Documentari d’arte a Palazzo Venezia

di Alessandro Venditti

Inizierà il prossimo 25 maggio la prima edizione del "Festival di Palazzo Venezia", rassegna internazionale di film e documentari d’arte, organizzata da Doc Fest e presieduta da Carlo Fuscagni, con la direzione scientifica di Claudio Strinati e quella artistica di Rubino Rubini.

Fino al 2 giugno saranno proiettati oltre 300 tra film e documentari provenienti da ogni parte del mondo, ad ingresso gratuito, a Palazzo Firenze, nella Sala Lumsa, al cinema Metropolitan e – naturalmente – nelle prestigiose sale di Palazzo Venezia.

Tra gli appuntamenti previsti, "Pontormo", presentato dal regista Giovanni Fago e dal protagonista Joe Mantegna, "Manuel Alvarez Bravo", sul noto fotografo messicano, e "Pedro Cano. La mia voce", di Giulio Berruti.

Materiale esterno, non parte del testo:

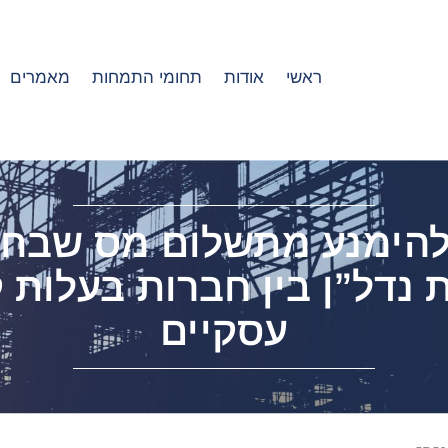
ראשי
אודות
תחומי התמחות
מאמרים
להימנע מתשלום מס שבח 
 נדל”ן בין חברות בעלות 
עסקיים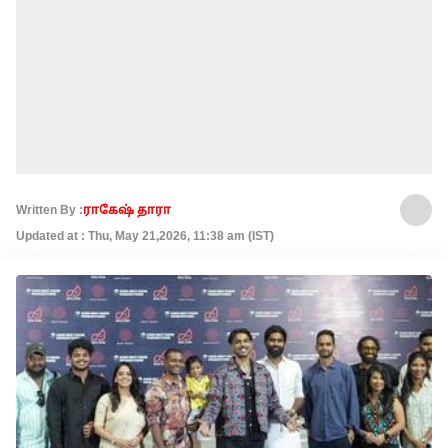
Written By :
ராகேஷ் தாரா
Updated at : Thu, May 21,2026, 11:38 am (IST)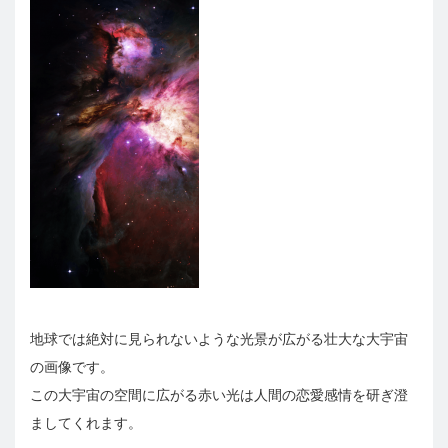
地球では絶対に見られないような光景が広がる壮大な大宇宙
の画像です。
この大宇宙の空間に広がる赤い光は人間の恋愛感情を研ぎ澄
ましてくれます。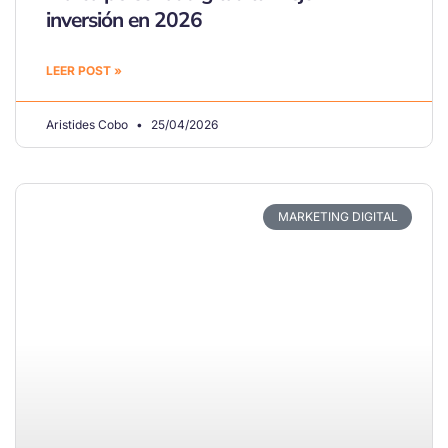
inversión en 2026
LEER POST »
Aristides Cobo
25/04/2026
MARKETING DIGITAL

La manifestazione sarà inaugurata all’Auditorium, dalla prima del film documentario "Lo sguardo di Michelangelo", di Michelangelo Antonioni, in cui il famoso regista si sofferma sulla sepoltura di Giulio II, in particolare sulla statua del Mosè di San Pietro in Vincoli, recentemente restaurata.

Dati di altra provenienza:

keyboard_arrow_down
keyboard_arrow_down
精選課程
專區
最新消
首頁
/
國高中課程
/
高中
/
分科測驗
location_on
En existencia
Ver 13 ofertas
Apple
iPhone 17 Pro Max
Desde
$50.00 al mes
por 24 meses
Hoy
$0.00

Una giuria di esperti, presieduta dallo scultore Arnaldo Pomodoro, premierà - il 2 giugno al Teatro Argentina - il migliore film in concorso, conferendo anche riconoscimenti per la fotografia, per il montaggio, per il documentario più innovativo.

Fuscagni ha raccontato di aver voluto vedere cosa succede nel mondo nel settore dei documentari, dando vita "a una manifestazione, un grande Festival nella capitale dell’arte, Roma, capace di coinvolgere la città e di mobilitare tutti coloro che lavorano per produrre, mostrare, diffondere, studiare l’arte, tutti coloro che amano l’arte, pensando anche alle giovani generazioni".